In the latest financial disclosures, American Eagle’s comparable sales fell by 2%, a stark contrast to the anticipated growth of 3.1% as projected by analysts from StreetAccount. This decline translated into a net revenue drop of 2%, totaling $678.4 million. In contrast, Aerie’s comparable sales surged by 25%, exceeding expectations of 19.1%, with revenue climbing approximately 34% to $480.83 million.
Despite the overall comparable sales growth of 8% for the combined brands, this figure fell short of the expected 8.6%. The disappointing results led to a more than 10% drop in American Eagle’s stock during after-hours trading, reflecting Wall Street’s reaction to the mixed performance.
CEO Jay Schottenstein addressed the challenges faced by the American Eagle brand, stating, “While results at American Eagle were mixed, our teams are moving decisively to reignite the women’s business and strengthen product execution and brand positioning.” He emphasized the company’s commitment to operational excellence and disciplined execution to drive long-term value for shareholders.
The fiscal first quarter also saw American Eagle post a net income of $23.53 million, or 14 cents per share, a significant recovery from a loss of $64.90 million, or 36 cents per share, in the same period last year.
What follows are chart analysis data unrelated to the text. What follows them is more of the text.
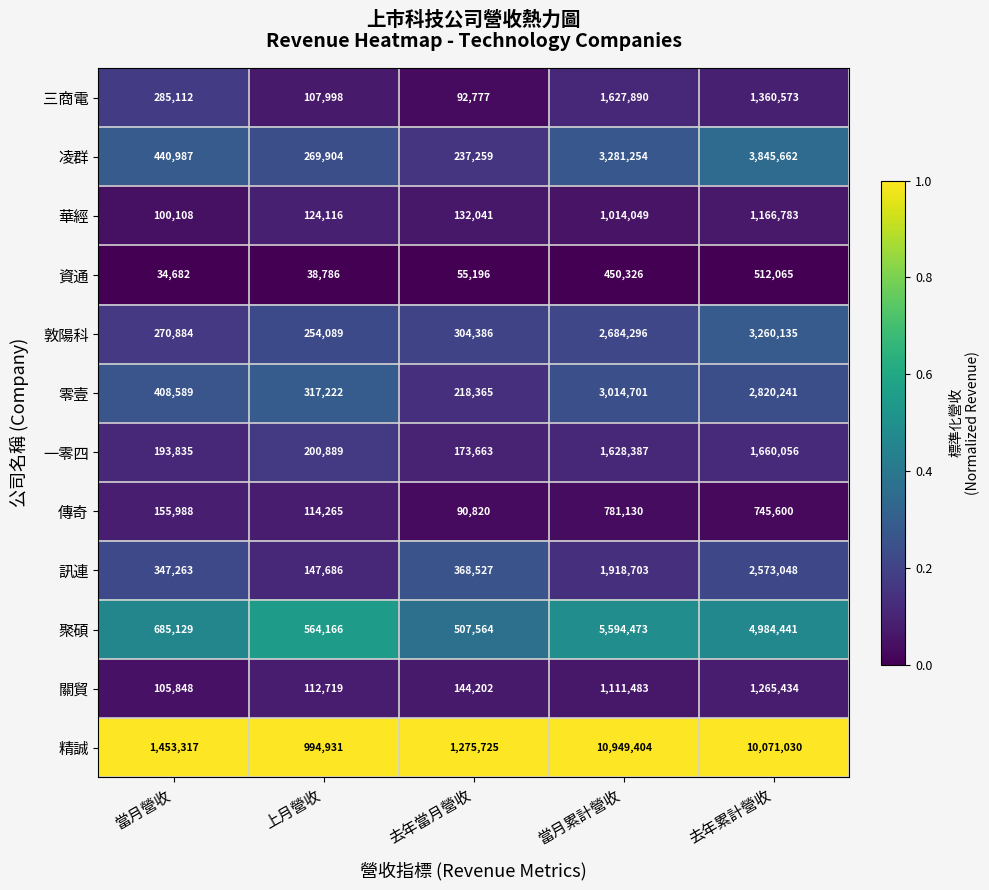

What value does the 凌群 series have at 當月營收, to the nearest 100?

441000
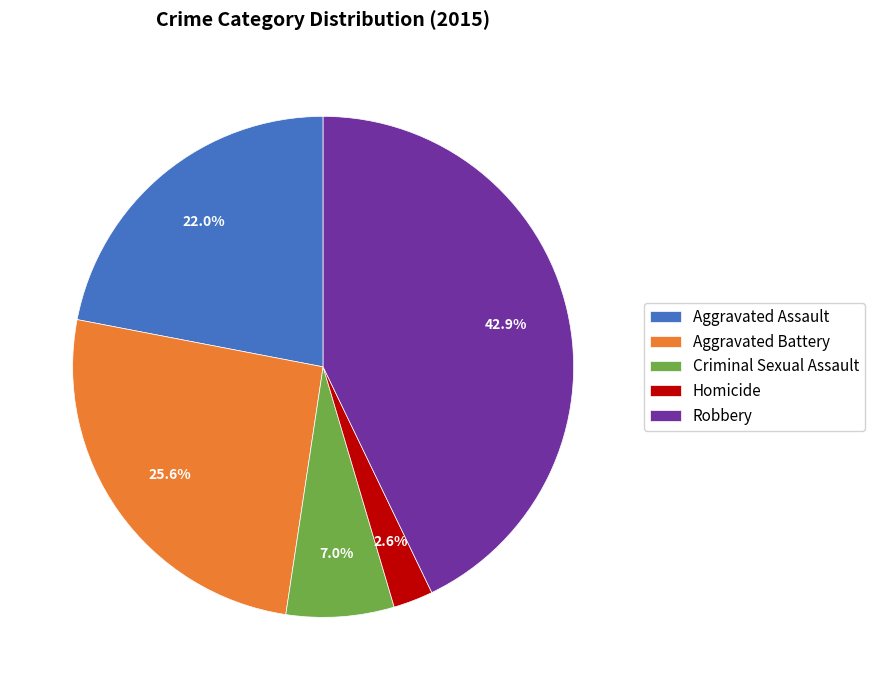

The Robbery slice represents 56% of the pie. True or false?

False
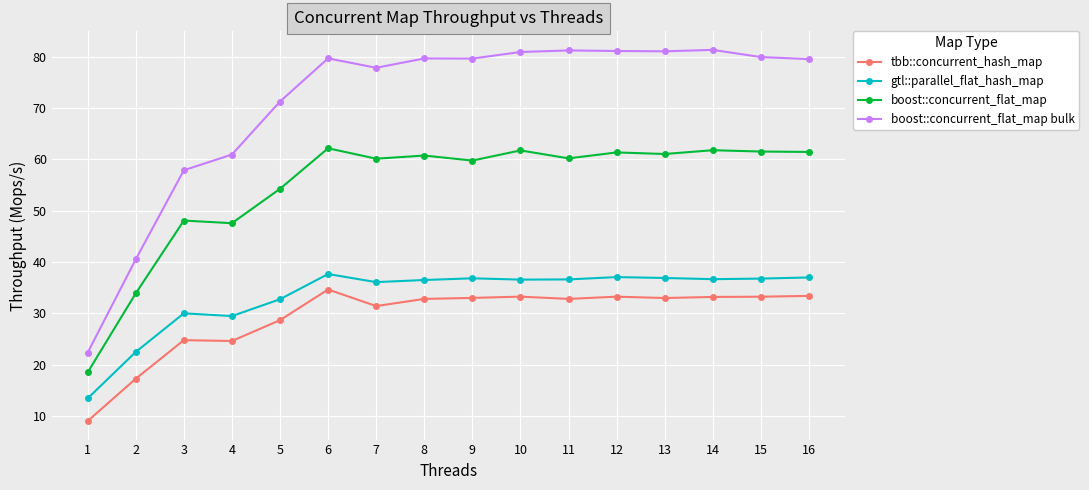

Where is boost::concurrent_flat_map bulk nearest to the value 51?

3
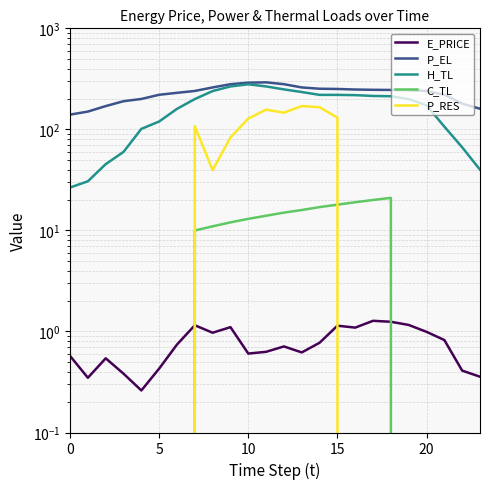

Rank the series by their maximum value, from highest to lowest.

P_EL, H_TL, P_RES, C_TL, E_PRICE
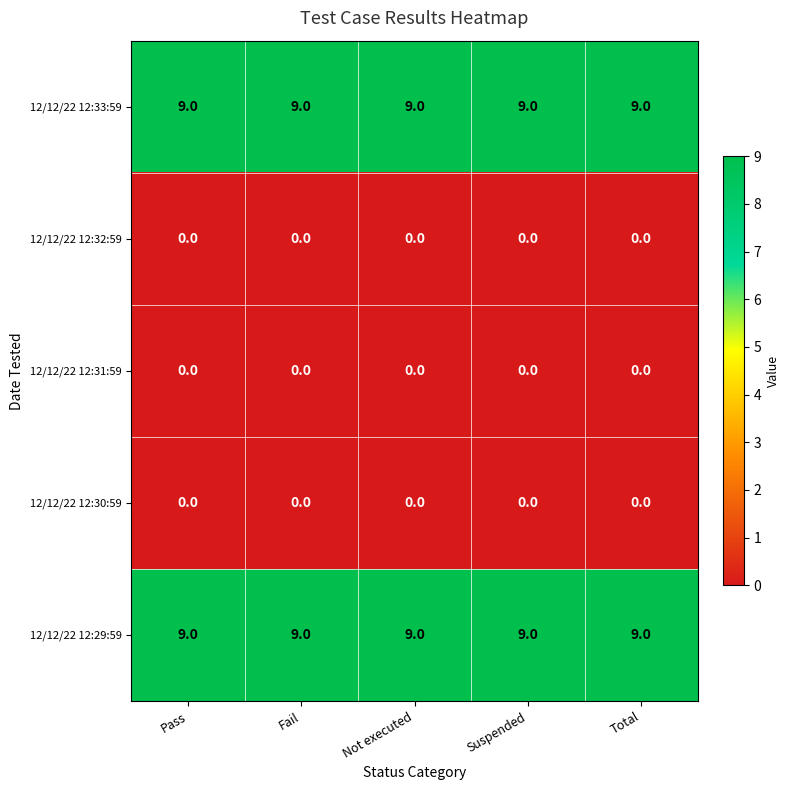

What is the difference between the highest and lowest values at Total?

9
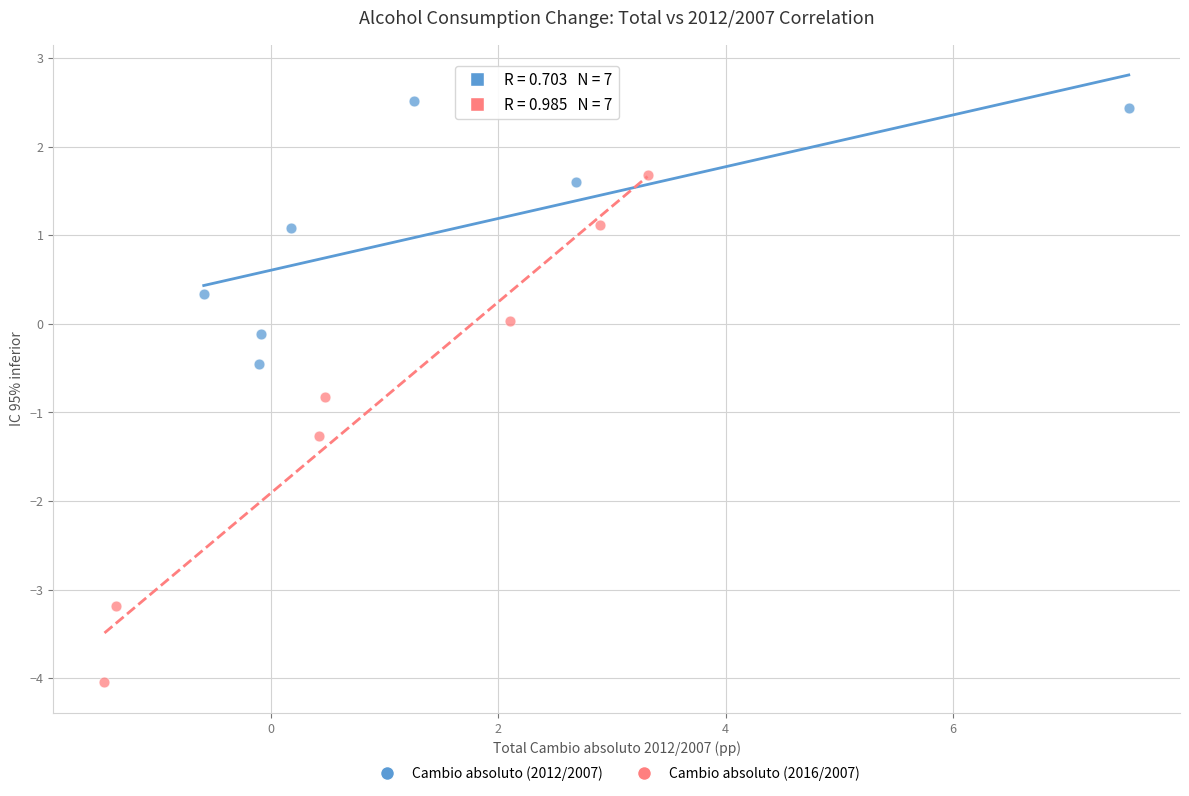

Which series reaches the minimum Y coordinate?

Cambio absoluto (2016/2007)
Total sales rose to $1.20 billion, reflecting a 10% increase from $1.09 billion in the prior year.
Looking ahead, American Eagle has reiterated its full-year guidance, anticipating mid-single-digit percentage comparable sales growth and an increase in gross margin. For the second quarter, the retailer expects comparable sales to rise by a mid-to-high single-digit percentage, slightly above the estimated 6.5% growth.
Marketing strategies have also evolved, with American Eagle reigniting its collaboration with actress Sydney Sweeney ahead of the summer shopping season. This campaign, however, adopted a more subdued approach compared to last year’s controversial initiative. Despite these efforts, the impact on sales for the American Eagle brand has been limited.
During a recent analyst call, Schottenstein noted that while marketing efforts have enhanced engagement among customers, the company plans to “recalibrate spending” to optimize return on investment. President Jennifer Foyle added that the focus is now shifting toward converting awareness into sales.
The increase in selling, general, and administrative costs, which rose by 11% to $376 million, has been attributed to marketing expenditures that aligned with Aerie’s sales growth, but less so with American Eagle’s performance. Moving forward, American Eagle intends to allocate more marketing resources toward social influencers and digital media, which have shown higher conversion rates.
Foyle also pointed out that the sales declines at American Eagle were primarily linked to challenges in the women’s bottoms segment, where the company struggled to meet consumer demand for popular styles. She assured stakeholders that adjustments are being made to enhance product offerings ahead of the crucial back-to-school season.
In response to broader economic conditions, Schottenstein expressed optimism about the resilience of the U.S. economy, suggesting that stabilizing gas prices and improving global circumstances could bode well for consumer spending in the near future.
As American Eagle navigates these challenges, the focus remains on leveraging successful strategies to bolster performance across its brands and ensure sustainable growth in an evolving retail landscape.